I never went to film school, but I love movies. Learning the medium has been a very intuitive experience. There are some shots that affect me more than others, so I tend to gravitate towards those types of shots when storyboarding. Those techniques usually come from an attempt to ground the film in reality and the characters’ perspective as much as possible. It also helps to have a great DP though. Paul created a really grounded and creepy look for the film.
How did you approach creature design for Polaroid? The monster is so creepy!
Thanks! Our SFX Makeup Artist Morgan Falschlehner and I went to a Halloween shop and found some cheap rubber monster finger extensions, then ‘splurged’ on some cheap paint, some small ear/eye prosthetics, and a bald cap. The only wide shot that you see of the monster is maybe two or three frames and he’s hardly moving, so it was easy to manipulate his body in post to make him look less human. People couldn’t figure out how we could make a monster look that good with no money. The actor is really skinny in real life, so after Paul did some minor tweaks on his neck, the length of his fingers, and his torso in photoshop, those couple of frames looked a lot more expensive than it was in reality.

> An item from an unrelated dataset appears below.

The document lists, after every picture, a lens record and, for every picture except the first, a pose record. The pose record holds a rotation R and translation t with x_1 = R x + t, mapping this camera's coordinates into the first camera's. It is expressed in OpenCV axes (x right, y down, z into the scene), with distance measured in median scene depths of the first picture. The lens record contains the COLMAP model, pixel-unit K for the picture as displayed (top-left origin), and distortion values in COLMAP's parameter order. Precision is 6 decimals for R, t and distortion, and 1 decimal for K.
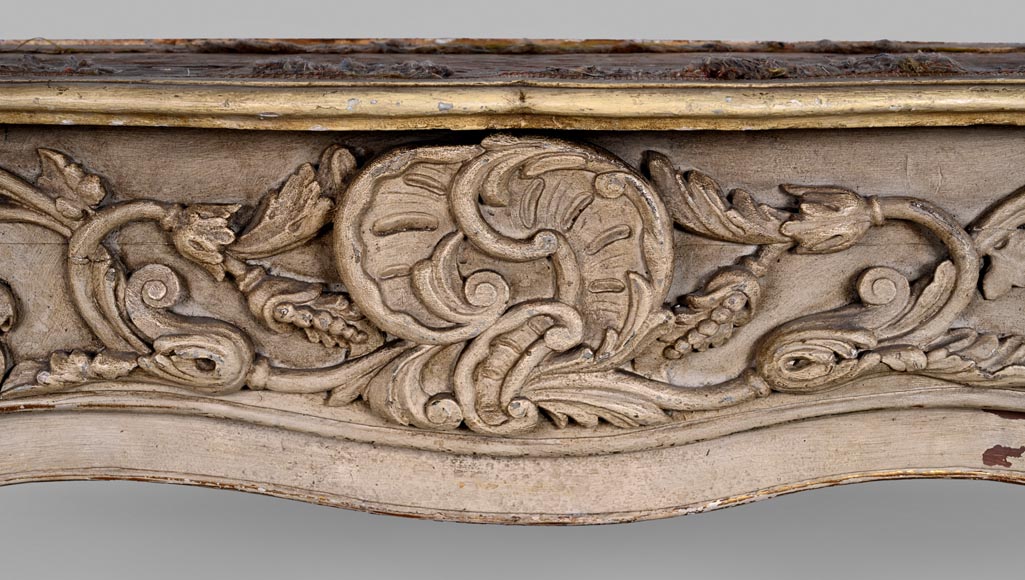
lens RADIAL K [[2138.0, 0, 490.4], [0, 2138.0, 344.4], [0, 0, 1]] dist [-0.000357, 0.000000]
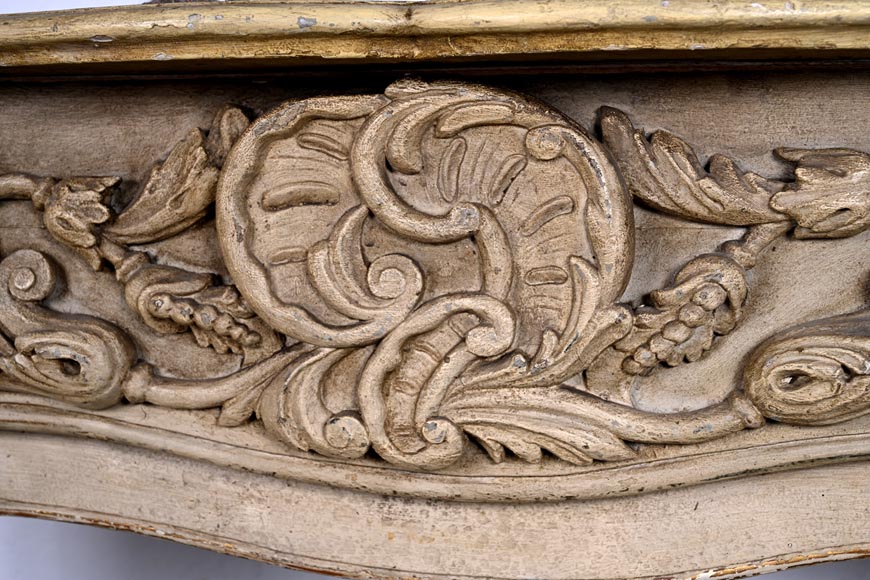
lens RADIAL K [[1780.5, 0, 413.6], [0, 1780.5, 288.4], [0, 0, 1]] dist [-0.003027, 0.000000]
pose [[0.973569, 0.010805, -0.228137, 0.155850], [-0.044180, 0.988923, -0.141703, 0.071857], [0.224079, 0.148037, 0.963262, 0.358167]]
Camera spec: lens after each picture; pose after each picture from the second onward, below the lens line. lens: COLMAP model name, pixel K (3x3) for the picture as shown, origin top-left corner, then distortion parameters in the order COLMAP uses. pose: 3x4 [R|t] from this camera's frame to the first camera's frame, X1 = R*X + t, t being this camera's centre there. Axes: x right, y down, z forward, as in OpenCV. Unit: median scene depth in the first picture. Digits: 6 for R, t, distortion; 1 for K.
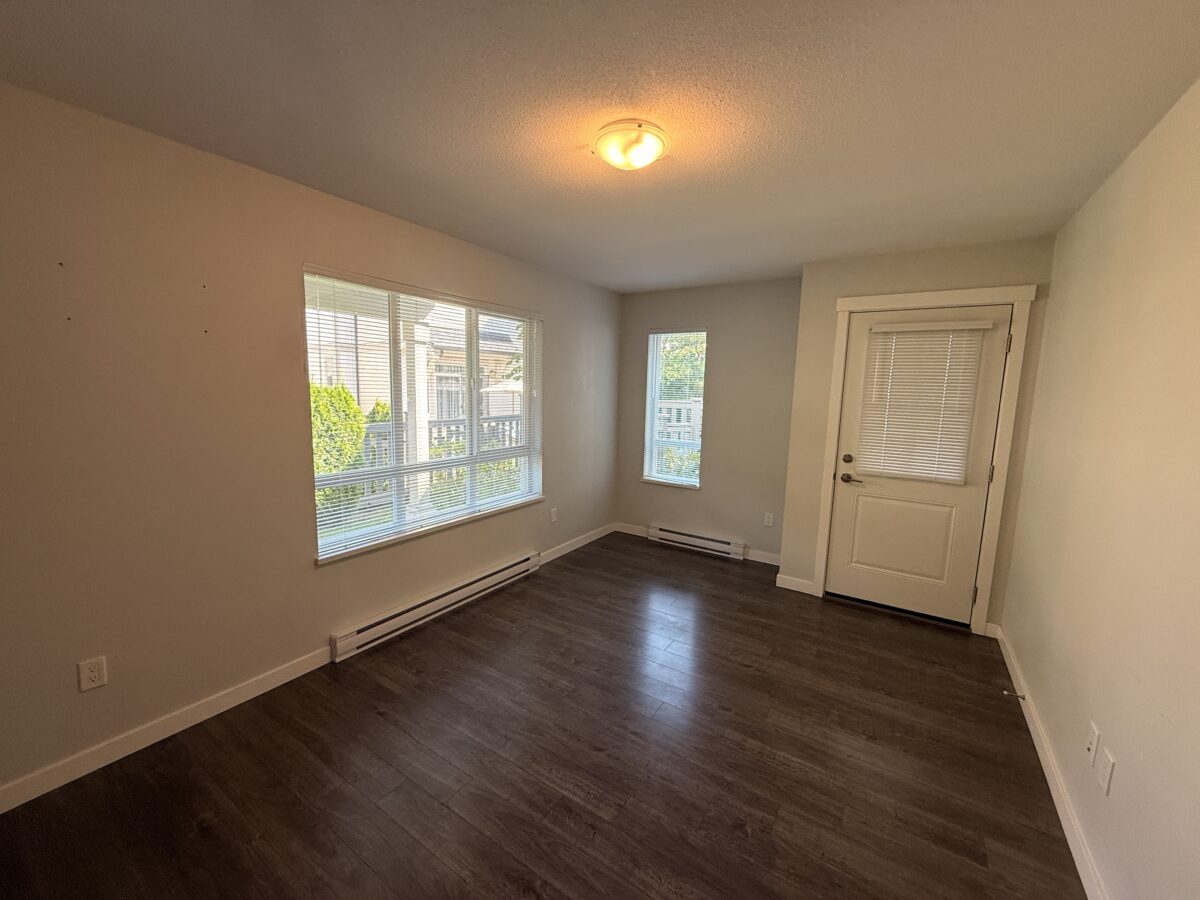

What would you say is the biggest filmmaking lesson you learned in making this film?
This film’s total budget was maybe $500 and it has put me in the room with feature film producers, studio executives, management, lawyers, paid director positions, and many other opportunities. I think the lesson is that you don’t need money to make a film that can move your career forward. Just keep making stuff, you never know what’s going to happen with it.
That said, one thing I’ve learned in the years since is that this isn’t a race, it’s a marathon. In 2017, when Polaroid caught traction I felt like I was on a circuit. I was taking meetings with some huge studios, believe it or not, so I kind of assumed that I was going to be a feature film director overnight. Then you finally start meeting other working directors and you realise that they’ve been doing this same thing for years and some still haven’t seen much success beyond that. I had just finally got in line. There are a lot of milestones in a career like this. Polaroid was a big one for me personally, because it showed me that I was capable of making a short film, but I had really only done the bare minimum. The real work that goes into this job had just started.

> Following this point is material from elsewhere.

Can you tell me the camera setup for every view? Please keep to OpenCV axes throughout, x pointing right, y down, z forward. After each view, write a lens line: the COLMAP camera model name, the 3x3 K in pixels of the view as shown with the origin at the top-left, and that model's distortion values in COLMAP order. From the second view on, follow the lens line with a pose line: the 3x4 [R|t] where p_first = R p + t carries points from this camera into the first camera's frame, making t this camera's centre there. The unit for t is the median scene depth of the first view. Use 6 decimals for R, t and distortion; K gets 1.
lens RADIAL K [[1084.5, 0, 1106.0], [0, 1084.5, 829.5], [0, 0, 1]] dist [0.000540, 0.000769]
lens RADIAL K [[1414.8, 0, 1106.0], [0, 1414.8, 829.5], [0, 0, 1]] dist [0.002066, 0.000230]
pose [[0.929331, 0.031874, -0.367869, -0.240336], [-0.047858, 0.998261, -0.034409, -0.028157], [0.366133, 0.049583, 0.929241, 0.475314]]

What have you been working on since you made Polaroid?
Things have been busy. I feel like I’ve been playing catch up ever since I moved to LA, but all of that ramped up after Polaroid. There is a lot to learn about making movies that extends beyond knowing how to shoot a short film, so it’s been one information dump after another. Old challenges become easy and new challenges become the next milestone.
I’ve written/directed a couple shorts since. One of them is being turned into a series that’s going to be on a major streaming platform. I can’t say more than that, but that’s been an exciting development. Aside from that, I’ve been writing and developing a couple feature films and gearing up for a festival run for my latest short film The Lake. I have a feature script written and attached to that, so I’m excited for what’s to come when it starts making the rounds.